The report also noted that the Federal Trade Commission has become more aggressive in pursuing antitrust cases against hospital mergers.
Central Pennsylvania has seen its own variant of those concerns with the 2005 creation of Urology of Central Pennsylvania from five independent practices in the Harrisburg area; the five cited a desire to operate more effectively and offer more services to patients. Last October, however, Pennsylvania Attorney General Linda Kelly announced that UCPA was paying $100,000 as part of an agreement to resolve monopoly concerns.

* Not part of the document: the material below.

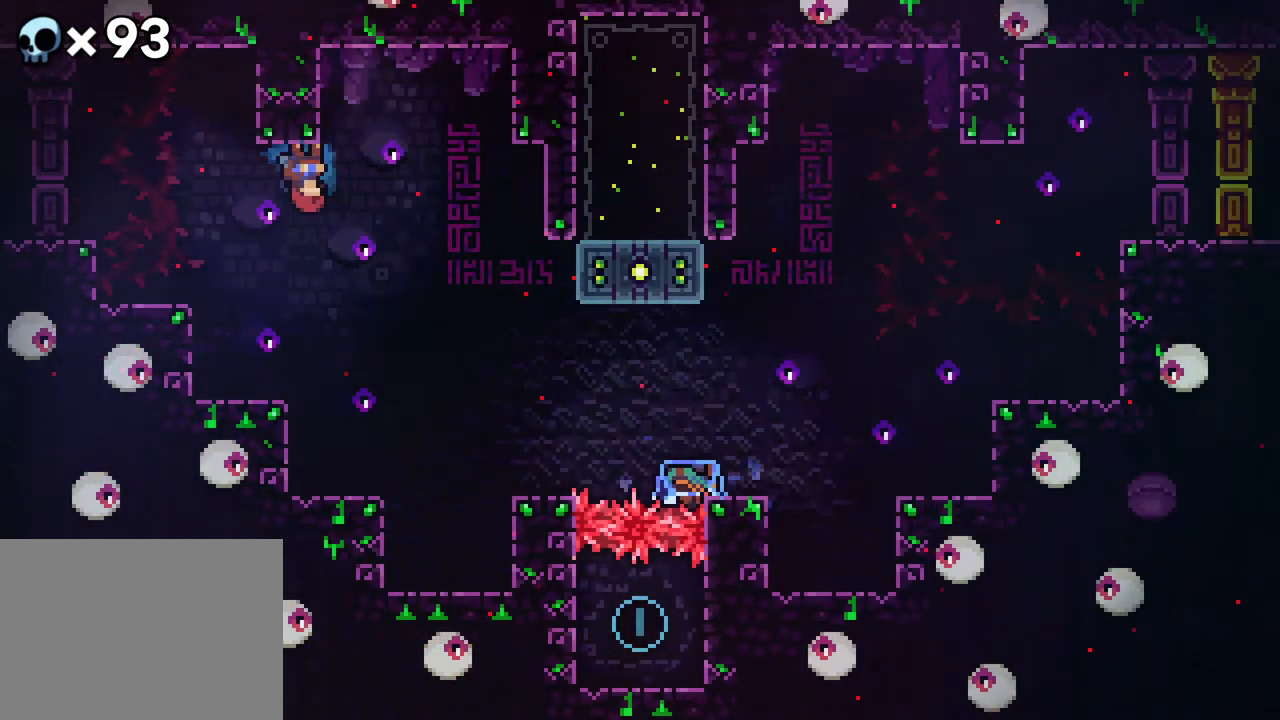
{"buttons": [], "events": []}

Before the merger, Kelly said, doctors in the practices referred patients to a variety of radiation oncology centers in the area. Afterward, they opened their own radiation oncology center and referred nearly all patients there. Kelly said the move substantially lessened competition, which then allowed UCPA to request price increases for its services from area health insurers.
UCPA denied wrongdoing. As part of the agreement, it must provide patients prescribed radiation oncology or CT scans with a list of other local providers of those services.
Nils Frederiksen, spokesman for the Pennsylvania Attorney General’s office, said whether any particular health care merger may constitute a violation of antitrust rules is based on the circumstances.
“A merger of two organizations in Philadelphia is going to have a much different impact on the marketplace there than one in Carlisle will have,” Frederiksen said. “Our concerns are always the same: Will this have a negative impact on competition, on price, on access to services in that particular area?”